Ich selbst bin mit 44 an Brustkrebs erkrankt und habe zwei Kinder im Grundschulalter.
LG Ines
Hallo, ich habe ein ähnliche Geschichte (meine Mutter starb als ich 7 Jahre alt war und BRCA1). Ich möchte nur informieren, dass der Wiederaufbau auch aus körpereigenem Fettgewebe, z.b. Bauch oder Po, möglich ist. Das Gewebe wird an den Blutkreislauf „angeschlossen“. Zu wissen, dass kein „Fremdkörper“ in mir ist, hat die Entscheidung für die Masketomie sehr erleichtert und ich fühle mich wohl damit bzw. merke es im Alltag gar nicht mehr. Die Krankenkasse hat die Kosten übernommen. Viele Grüße Annette
Liebe Caroline,
danke für deine persönliche und schmerzhafte Geschichte. Mein Beileid auch bezüglich deiner Mutter.

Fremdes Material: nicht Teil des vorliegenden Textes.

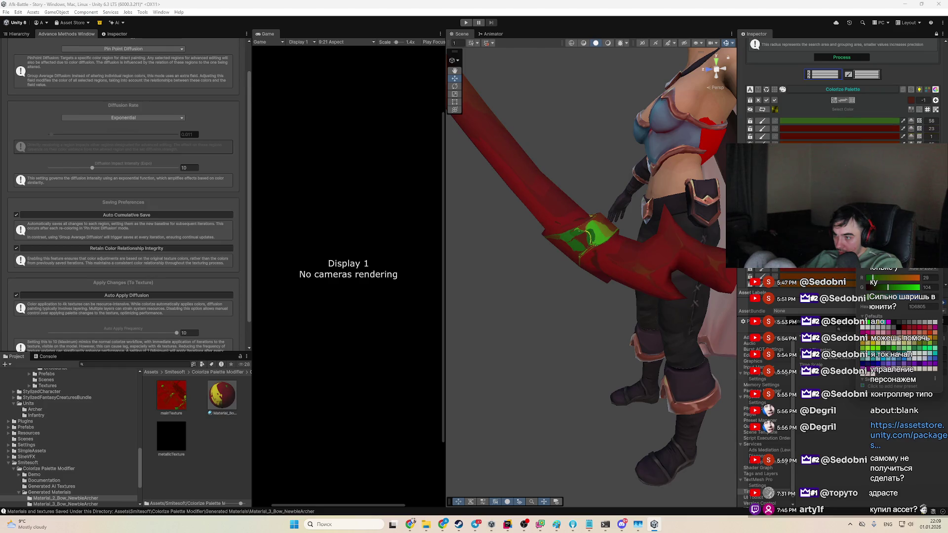
{"action": "left_click", "coordinate": [849, 144]}
{"action": "left_click", "coordinate": [862, 380]}
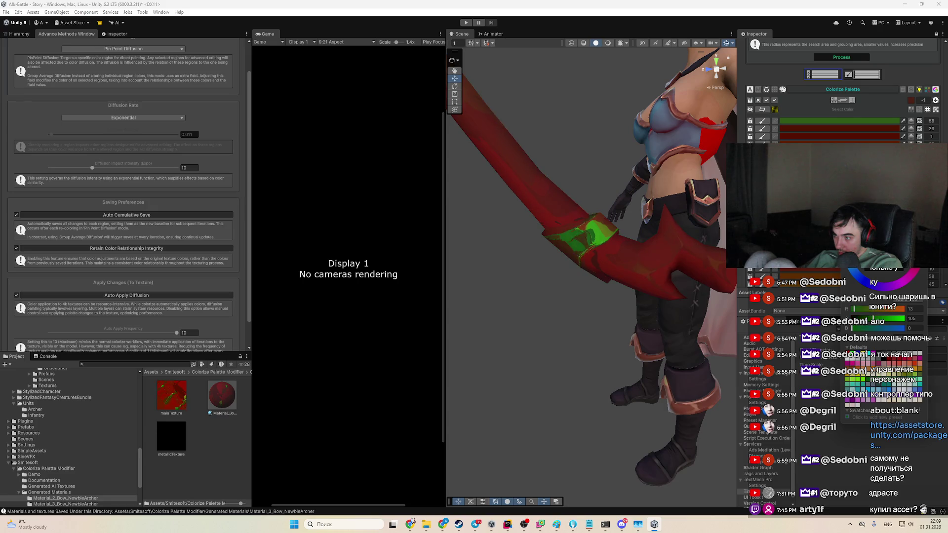
Step: Sample the dark-red palette colour from the bow and edit the top region's colour
{"action": "left_click", "coordinate": [910, 100]}
{"action": "left_click", "coordinate": [869, 110]}
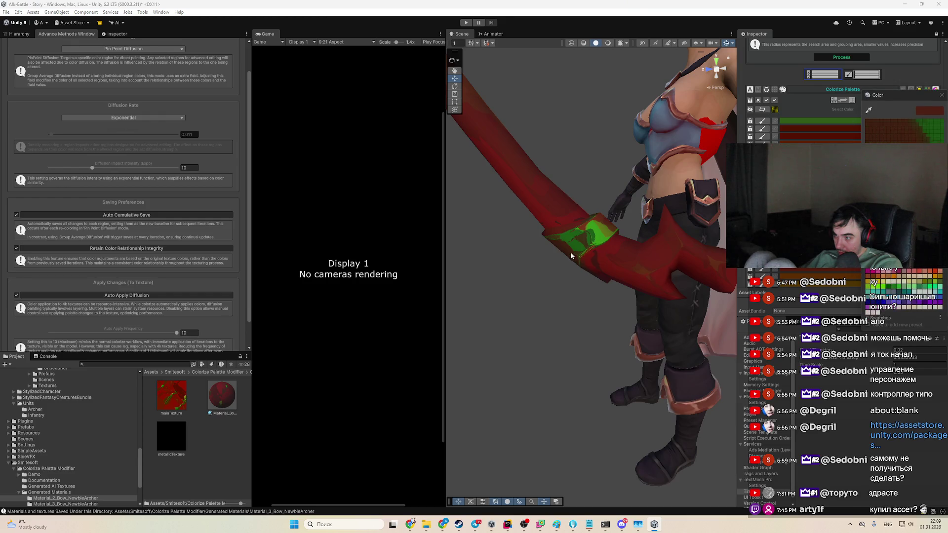
{"action": "left_click", "coordinate": [807, 119]}
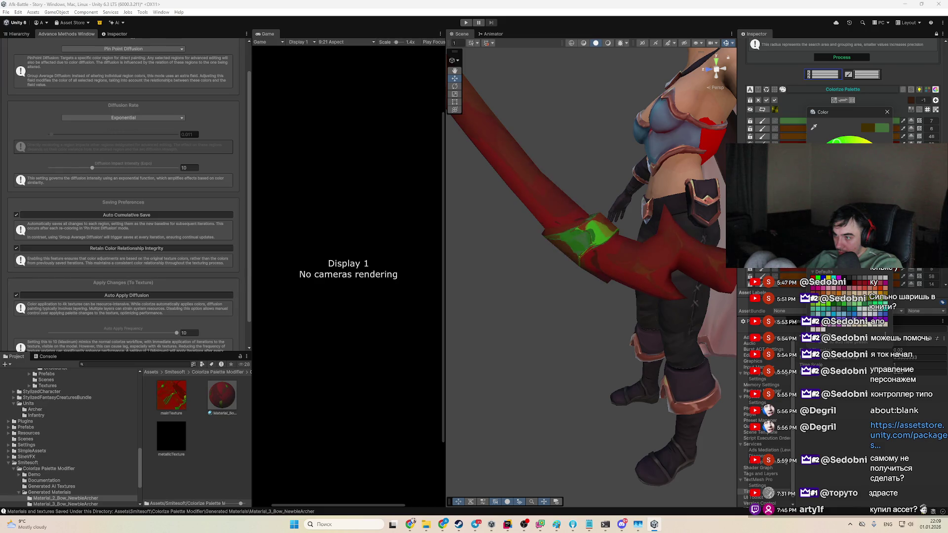
{"action": "left_click_drag", "start_coordinate": [642, 224], "coordinate": [607, 239]}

Ich finde es sehr mutig, dass du dich für die Operation entschieden hast. Und auch persönlich richtig.
Falls du, liebe Caroline, dies liest: wie schnell hast du dich an deine jetzigen Brüste gewohnt? Und kommt noch oft der Gedanke hoch, dass du schwer an Brustkrebs hättest erkranken können? Oder hast du diesen Part deines Lebens ad acta gelegt?